• What you should do
Only one stretch of the data below is wanted: the lines starting at the one with "left wrist: (202, 256)" and ending at the one with "left elbow: (143, 248)", both included, given again exactly.

[Human keypoint data]
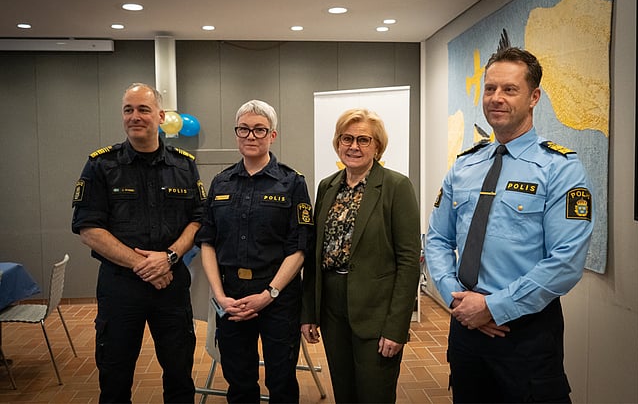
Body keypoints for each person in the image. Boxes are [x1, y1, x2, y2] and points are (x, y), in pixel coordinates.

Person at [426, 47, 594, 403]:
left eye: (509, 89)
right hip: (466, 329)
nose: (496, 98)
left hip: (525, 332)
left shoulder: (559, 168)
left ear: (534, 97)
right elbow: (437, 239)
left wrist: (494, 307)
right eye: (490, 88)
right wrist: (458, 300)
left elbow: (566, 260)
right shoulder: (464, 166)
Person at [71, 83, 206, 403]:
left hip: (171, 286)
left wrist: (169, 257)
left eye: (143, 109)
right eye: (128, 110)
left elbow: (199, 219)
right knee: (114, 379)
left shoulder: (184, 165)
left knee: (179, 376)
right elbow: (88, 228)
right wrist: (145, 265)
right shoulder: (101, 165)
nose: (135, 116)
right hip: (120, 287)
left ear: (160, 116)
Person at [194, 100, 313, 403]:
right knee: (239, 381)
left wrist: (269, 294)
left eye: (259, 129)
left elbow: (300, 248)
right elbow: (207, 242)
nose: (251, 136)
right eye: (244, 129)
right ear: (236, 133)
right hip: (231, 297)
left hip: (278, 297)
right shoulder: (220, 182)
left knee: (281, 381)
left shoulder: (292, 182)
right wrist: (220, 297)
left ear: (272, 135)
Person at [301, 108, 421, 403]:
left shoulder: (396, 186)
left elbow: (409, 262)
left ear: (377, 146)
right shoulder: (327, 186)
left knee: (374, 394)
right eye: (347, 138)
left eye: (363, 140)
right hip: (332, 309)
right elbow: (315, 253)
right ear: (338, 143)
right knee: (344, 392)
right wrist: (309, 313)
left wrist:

---

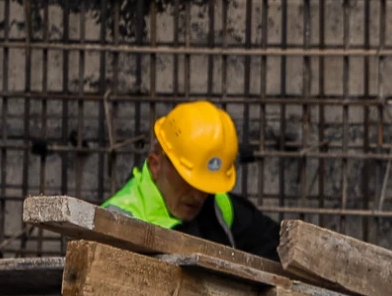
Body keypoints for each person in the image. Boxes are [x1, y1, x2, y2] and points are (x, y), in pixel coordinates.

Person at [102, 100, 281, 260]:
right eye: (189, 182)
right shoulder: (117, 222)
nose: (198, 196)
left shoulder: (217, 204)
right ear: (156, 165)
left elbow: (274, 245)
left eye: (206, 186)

==

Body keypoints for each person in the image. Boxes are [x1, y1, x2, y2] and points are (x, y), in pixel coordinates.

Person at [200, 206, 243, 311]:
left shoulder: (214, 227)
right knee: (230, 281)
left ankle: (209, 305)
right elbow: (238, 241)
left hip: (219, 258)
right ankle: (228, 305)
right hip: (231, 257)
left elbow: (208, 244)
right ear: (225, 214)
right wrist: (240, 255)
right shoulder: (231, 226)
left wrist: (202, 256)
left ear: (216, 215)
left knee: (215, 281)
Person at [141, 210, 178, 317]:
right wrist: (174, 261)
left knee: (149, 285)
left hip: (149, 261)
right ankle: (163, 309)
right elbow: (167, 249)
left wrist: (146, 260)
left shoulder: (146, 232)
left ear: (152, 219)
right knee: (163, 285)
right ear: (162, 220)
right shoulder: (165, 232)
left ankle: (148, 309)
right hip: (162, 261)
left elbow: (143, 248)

• Answer to the problem
left wrist: (202, 256)
left ear: (216, 215)
left knee: (215, 281)
Person at [141, 210, 178, 317]:
right wrist: (174, 261)
left knee: (149, 285)
left hip: (149, 261)
right ankle: (163, 309)
right elbow: (167, 249)
left wrist: (146, 260)
left shoulder: (146, 232)
left ear: (152, 219)
right knee: (163, 285)
right ear: (162, 220)
right shoulder: (165, 232)
left ankle: (148, 309)
right hip: (162, 261)
left elbow: (143, 248)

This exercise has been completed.